## Prompt A
How would you put this sentence from the post about the Peace Corps into Spanish: "So it’s much less clear what inexperienced Americans have to offer."?

Friday, June 6, 2008

A Little Spare Time from Work

I'm literaly months behind the ball on this one. But since I was in a feverish writing mood this weekend, I thought that it was more than about time to finally wrap up my response to Robert Strauss's diatribe but young Peace Corps volunteers. First, is the poop sandwich of an article that he wrote, second is mine. My views don't reflect the Peace Corps' blah blah blah.

Too Many Innocents Abroad
by Robert L Strauss
Published: January 9, 2008
The New York Times

THE Peace Corps recently began a laudable initiative to increase the number of volunteers who are 50 and older. As the Peace Corps’ country director in Cameroon from 2002 until last February, I observed how many older volunteers brought something to their service that most young volunteers could not: extensive professional and life experience and the ability to mentor younger volunteers.

However, even if the Peace Corps reaches its goal of having 15 percent of its volunteers over 50, the overwhelming majority will remain recently minted college graduates. And too often these young volunteers lack the maturity and professional experience to be effective development workers in the 21st century.

This wasn’t the case in 1961 when the Peace Corps sent its first volunteers overseas. Back then, enthusiastic young Americans offered something that many newly independent nations counted in double and even single digits: college graduates. But today, those same nations have millions of well-educated citizens of their own desperately in need of work. So it’s much less clear what inexperienced Americans have to offer.

The Peace Corps has long shipped out well-meaning young people possessing little more than good intentions and a college diploma. What the agency should begin doing is recruiting only the best of recent graduates — as the top professional schools do — and only those older people whose skills and personal characteristics are a solid fit for the needs of the host country.

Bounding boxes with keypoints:
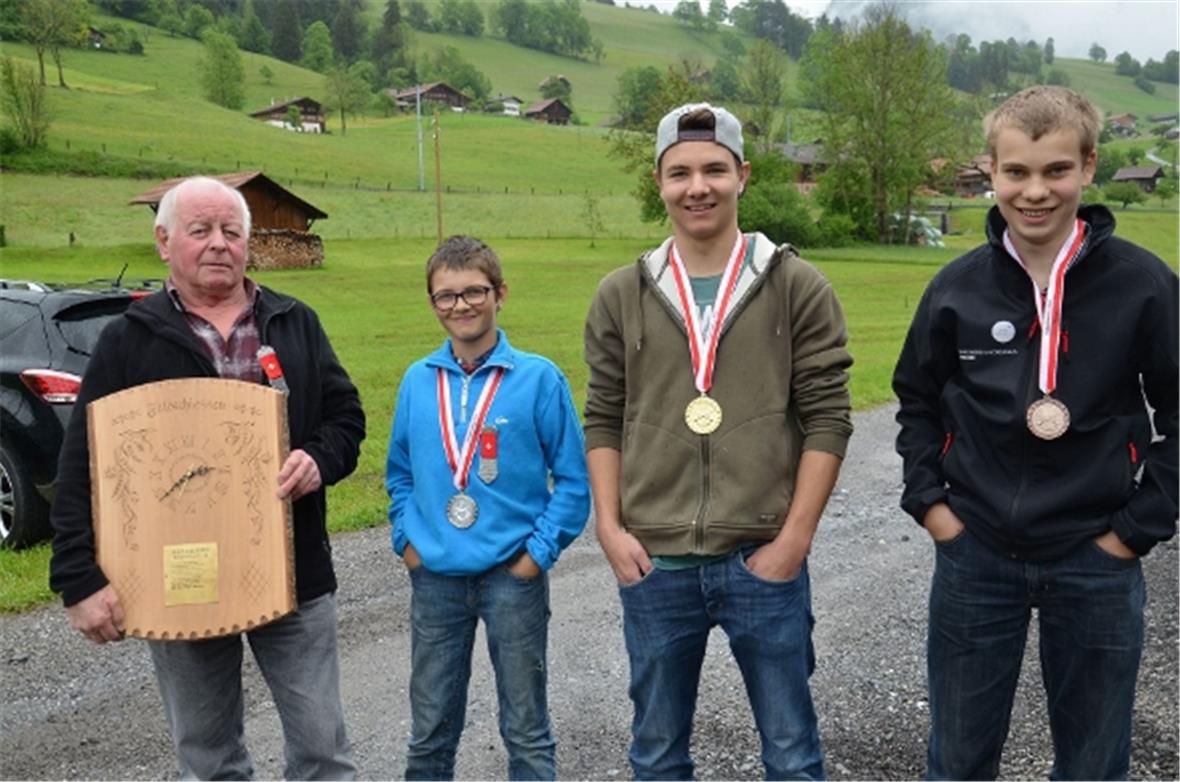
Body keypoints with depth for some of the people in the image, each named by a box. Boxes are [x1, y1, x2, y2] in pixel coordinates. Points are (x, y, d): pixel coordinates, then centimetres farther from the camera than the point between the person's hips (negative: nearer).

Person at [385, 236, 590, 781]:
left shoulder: (538, 377, -8)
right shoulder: (417, 382, 3)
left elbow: (573, 478, -5)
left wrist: (540, 550, -11)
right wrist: (406, 539, 2)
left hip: (513, 575, -3)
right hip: (434, 577, 3)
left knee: (526, 729, 12)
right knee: (429, 731, 16)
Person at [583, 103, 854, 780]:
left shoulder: (799, 287, -2)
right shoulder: (621, 296, 4)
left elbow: (827, 420, -4)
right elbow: (604, 421, 8)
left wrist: (794, 537, -9)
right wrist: (610, 526, -2)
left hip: (764, 561, -2)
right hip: (653, 565, 2)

## Prompt B
Can you write out everything in the rows from the line containing "right shoulder: (621, 296, 4)" down to the last line of the rows, both ends included?

## Written response A
Así que está mucho menos claro qué tienen para ofrecer los estadounidenses sin experiencia.

## Written response B
right shoulder: (621, 296, 4)
left elbow: (827, 420, -4)
right elbow: (604, 421, 8)
left wrist: (794, 537, -9)
right wrist: (610, 526, -2)
left hip: (764, 561, -2)
right hip: (653, 565, 2)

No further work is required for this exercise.